• DIRECTIONS:
(a) In the passage about brand competitions on Pinterest, what prize could followers win in the Huffington Post contest?
(b) Carry on the passage about brand competitions on Pinterest, picking up after its final sentence.

• READING PASSAGE:
********
Also, by requiring all entrants to follow the brand on Pinterest and Facebook it’s likely that the brand managed to expand its online community as a result.
Personally I think this is one of the weakest examples on the list, but it stands to show that you don’t need to be particularly creative to achieve success with a Pinterest competition.
Fashion site Chicwish is currently running a competition that simply requires followers to create a board called ‘ChicWish List’ and fill it with items from its website.
Every item also has to include the hashtag #Chicwish, with three winners taking home gift vouchers for $200, $100 and $50.
There are apparently no other criteria and the winners will be chosen at random, though the competition homepage does say: “Remember the more you pin the greater your chance of winning.”
This is an unbelievably simple contest and a fairly lazy attempt to get people to pin Chicwish products, but it’s still achieved a level of success – as of this morning around 250 people had created ChicWish List pinboards.
Another travel firm making use of Pinterest, Norwegian Cruise Line ran its first contest in August 2012.
It created a custom Facebook app to expand the reach among its community of 337,757 fans, which gave instructions on how to participate and enter, including hashtags to use in Twitter and Pinterest.
With simple calls-to-action, the team created two buttons to click through – one to Pinterest.com to start their board, and one to a second page that included a sign up page and a Facebook comments plug-in to capture the Pinterest board URLs.
Norwegian Cruise Line had 635 entries: 105 submissions via Twitter and 530 entries via Facebook on the Pinterest app.
The hashtag #NorwegiansPinToWin generated 248 total tweets with approximately 428,531 impressions and a reach of 79,938. Their followers on Pinterest also leapt from 900 to 2600 during the contest window.
Though it admitted to being unable to measure the ROI, Norwegian Cruise Line said it was happy with the results of its first Pinterest competition.
Huffington Post ran a competition last year to try and promote its Taste recipe section. In order to win a Cuisinart Pressure Cooker, followers had to create a pinboard called ‘Holiday Entertaining with HuffPost Taste’ and pin 20 images that link to holiday entertaining recipes.
The catch was that 10 of them had to be from HuffPost Taste and each one had to have a caption describing the recipe and the hashtags #holidayentertaining and #huffposttaste.
It was a fairly low-key contest and achieved just 40 entries, but then it only cost $185 to run.
********
• SUPPLIED INFORMATION:
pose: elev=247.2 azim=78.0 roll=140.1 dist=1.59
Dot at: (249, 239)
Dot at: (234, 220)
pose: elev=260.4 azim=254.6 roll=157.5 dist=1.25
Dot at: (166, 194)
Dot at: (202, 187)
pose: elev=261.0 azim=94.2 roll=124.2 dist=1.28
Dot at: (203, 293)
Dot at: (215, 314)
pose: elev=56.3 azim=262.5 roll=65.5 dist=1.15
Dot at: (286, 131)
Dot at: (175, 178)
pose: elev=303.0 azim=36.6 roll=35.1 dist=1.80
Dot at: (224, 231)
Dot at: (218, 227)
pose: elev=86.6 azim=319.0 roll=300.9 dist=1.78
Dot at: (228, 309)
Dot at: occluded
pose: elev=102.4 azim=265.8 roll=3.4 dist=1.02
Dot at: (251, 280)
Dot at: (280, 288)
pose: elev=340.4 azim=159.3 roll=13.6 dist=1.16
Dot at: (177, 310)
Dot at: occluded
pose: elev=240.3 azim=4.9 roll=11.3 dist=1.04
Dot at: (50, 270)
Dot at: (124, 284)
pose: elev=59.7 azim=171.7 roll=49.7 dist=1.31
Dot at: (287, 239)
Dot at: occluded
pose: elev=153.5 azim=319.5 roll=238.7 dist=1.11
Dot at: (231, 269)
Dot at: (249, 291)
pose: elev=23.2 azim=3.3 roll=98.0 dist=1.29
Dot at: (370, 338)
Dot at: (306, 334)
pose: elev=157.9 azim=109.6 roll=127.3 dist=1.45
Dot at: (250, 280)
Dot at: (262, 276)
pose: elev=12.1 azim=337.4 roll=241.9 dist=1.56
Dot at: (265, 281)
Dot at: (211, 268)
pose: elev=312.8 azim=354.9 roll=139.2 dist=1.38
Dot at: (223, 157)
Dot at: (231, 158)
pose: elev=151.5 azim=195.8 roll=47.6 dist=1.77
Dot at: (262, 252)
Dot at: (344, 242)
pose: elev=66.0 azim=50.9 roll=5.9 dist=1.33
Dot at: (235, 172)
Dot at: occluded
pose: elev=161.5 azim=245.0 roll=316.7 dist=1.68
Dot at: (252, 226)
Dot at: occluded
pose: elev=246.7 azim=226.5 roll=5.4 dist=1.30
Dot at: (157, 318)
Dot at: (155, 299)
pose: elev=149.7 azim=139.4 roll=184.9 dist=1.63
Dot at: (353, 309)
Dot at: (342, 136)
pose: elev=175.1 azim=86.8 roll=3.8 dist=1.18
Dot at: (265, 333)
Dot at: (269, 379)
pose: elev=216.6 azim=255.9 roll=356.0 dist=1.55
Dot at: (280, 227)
********
• RESPONSES PER TASK:
(a) A Cuisinart Pressure Cooker.

(b)
This competition followed the same basic premise as the others (e.g. create a pinboard, pin one of our products), but cleverly used an additional data capture element.
In order to enter the competition to win a $500 Macy’s gift card, users had to fill in a form giving their name, email address and the URL of their pinboard.
It’s a relatively subtle way of using Pinterest to gain additional customer information, but based on the number of people who tend to enter these competitions it’s probably not going to grab a huge amount of data.
To promote the launch of the new Tomb Raider game at the beginning of this month, Xbox ran a competition where followers had to help ‘save’ Lara Croft.
The new game sees Croft shipwrecked on an island, so followers had to create a ‘Tomb Raider Survival’ board and pin a competition promo and at least five other images of items that would help the character survive.
Personally I like this example as it requires a greater level of creativity than simply asking people to just pin images of your products.
And the judging criteria is also quite funny, if slightly unclear: “Creativity: (33.333%). Cohesiveness, the way the pins fit together to form a room (33.333%). Originality: (33.333%).”
An interesting example of a B2B company using Pinterest, Emailvision’s competition asked email marketers to pin their favourite campaign then submit it using a dedicated landing page.
The pin that attracted the most ‘likes’ then won an email creative designed by Emailvision studio.
This is an extremely niche competition so its unlikely that it was flooded with entries, but it cost nothing and would have enabled Emailvision’s sales team to start conversations with its target audience.